====== EXCERTO PARA LEITURA

O Tribunal Constitucional chumbou a regra do anonimato de dadores da Lei da Procriação Medicamente Assistida, em nome do direito dos filhos a conhecerem as suas origens.
O acórdão do Tribunal Constitucional (TC) surgiu após um pedido de fiscalização da constitucionalidade de alguns aspetos da Lei da Procriação Medicamente Assistida (PMA), formulado por um grupo de deputados à Assembleia da República.
Segundo o Público, nem todos os juízes do TC concordaram com o fim do sigilo que protegia os dadores anónimos de esperma, ovócitos ou embriões e que, caso se mantivesse, seria também aplicada à gestação de substituição. Ainda assim, o desaparecimento desta regra prevaleceu no acórdão que chumbou algumas normas da lei da gestação de substituição aprovada em 2016.

============

> CONJUNTO DE EXERCÍCIOS:
**A.** No excerto sobre o acórdão do Tribunal Constitucional, quem formulou o pedido de fiscalização da constitucionalidade da Lei da Procriação Medicamente Assistida?
**B.** Reproduza, sem qualquer alteração, o trecho do excerto sobre o acórdão do Tribunal Constitucional que se inicia nas palavras "O acórdão do" e termina em "aprovada em 2016.".

====== DADOS A ANALISAR

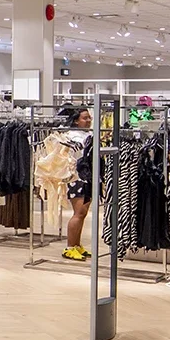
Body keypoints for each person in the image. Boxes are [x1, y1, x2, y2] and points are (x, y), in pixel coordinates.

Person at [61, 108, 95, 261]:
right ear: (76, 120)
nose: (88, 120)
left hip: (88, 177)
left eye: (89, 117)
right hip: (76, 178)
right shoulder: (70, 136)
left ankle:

============
====== DADOS A ANALISAR

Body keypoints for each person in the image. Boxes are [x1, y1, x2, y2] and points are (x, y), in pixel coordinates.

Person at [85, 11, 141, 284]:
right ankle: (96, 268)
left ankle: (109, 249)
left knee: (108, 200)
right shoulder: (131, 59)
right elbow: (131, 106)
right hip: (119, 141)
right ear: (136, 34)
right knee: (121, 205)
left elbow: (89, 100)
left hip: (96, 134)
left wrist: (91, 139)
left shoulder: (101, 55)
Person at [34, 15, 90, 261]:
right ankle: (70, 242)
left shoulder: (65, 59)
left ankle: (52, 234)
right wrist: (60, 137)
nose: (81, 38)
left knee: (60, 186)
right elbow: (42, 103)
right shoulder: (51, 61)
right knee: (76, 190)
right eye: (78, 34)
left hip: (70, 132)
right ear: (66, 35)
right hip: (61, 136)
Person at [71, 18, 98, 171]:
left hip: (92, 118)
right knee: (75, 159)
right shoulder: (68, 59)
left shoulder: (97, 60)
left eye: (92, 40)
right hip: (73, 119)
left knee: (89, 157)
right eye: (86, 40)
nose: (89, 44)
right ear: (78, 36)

============
====== DADOS A ANALISAR

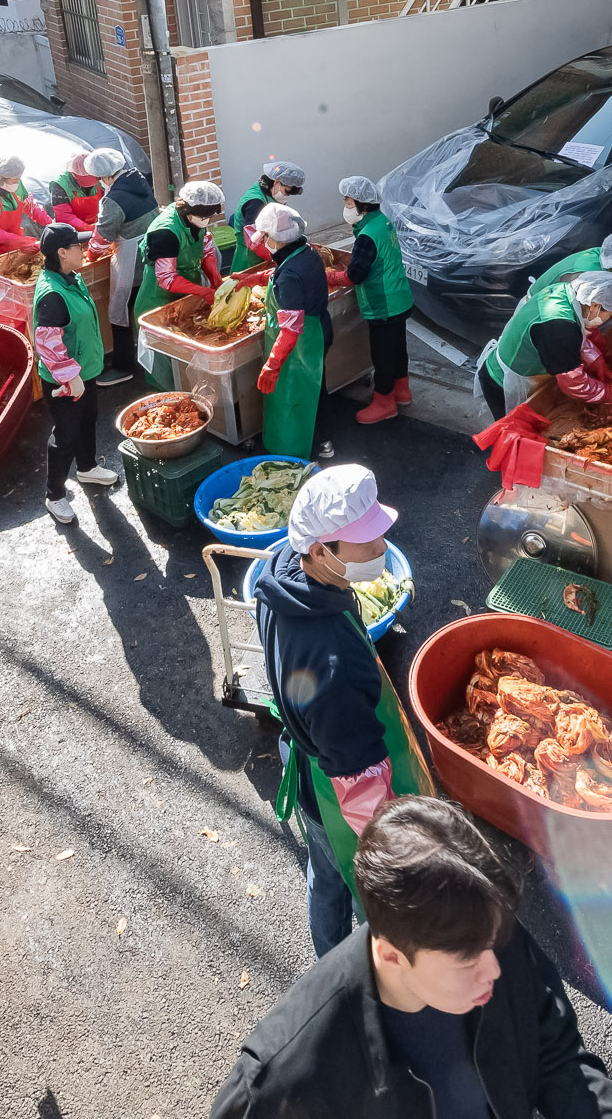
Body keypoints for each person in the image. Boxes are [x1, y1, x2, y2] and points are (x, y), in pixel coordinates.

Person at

============

> RESPOSTAS FORNECIDAS:
**A.** Um grupo de deputados à Assembleia da República.

**B.**
O acórdão do Tribunal Constitucional (TC) surgiu após um pedido de fiscalização da constitucionalidade de alguns aspetos da Lei da Procriação Medicamente Assistida (PMA), formulado por um grupo de deputados à Assembleia da República.
Segundo o Público, nem todos os juízes do TC concordaram com o fim do sigilo que protegia os dadores anónimos de esperma, ovócitos ou embriões e que, caso se mantivesse, seria também aplicada à gestação de substituição. Ainda assim, o desaparecimento desta regra prevaleceu no acórdão que chumbou algumas normas da lei da gestação de substituição aprovada em 2016.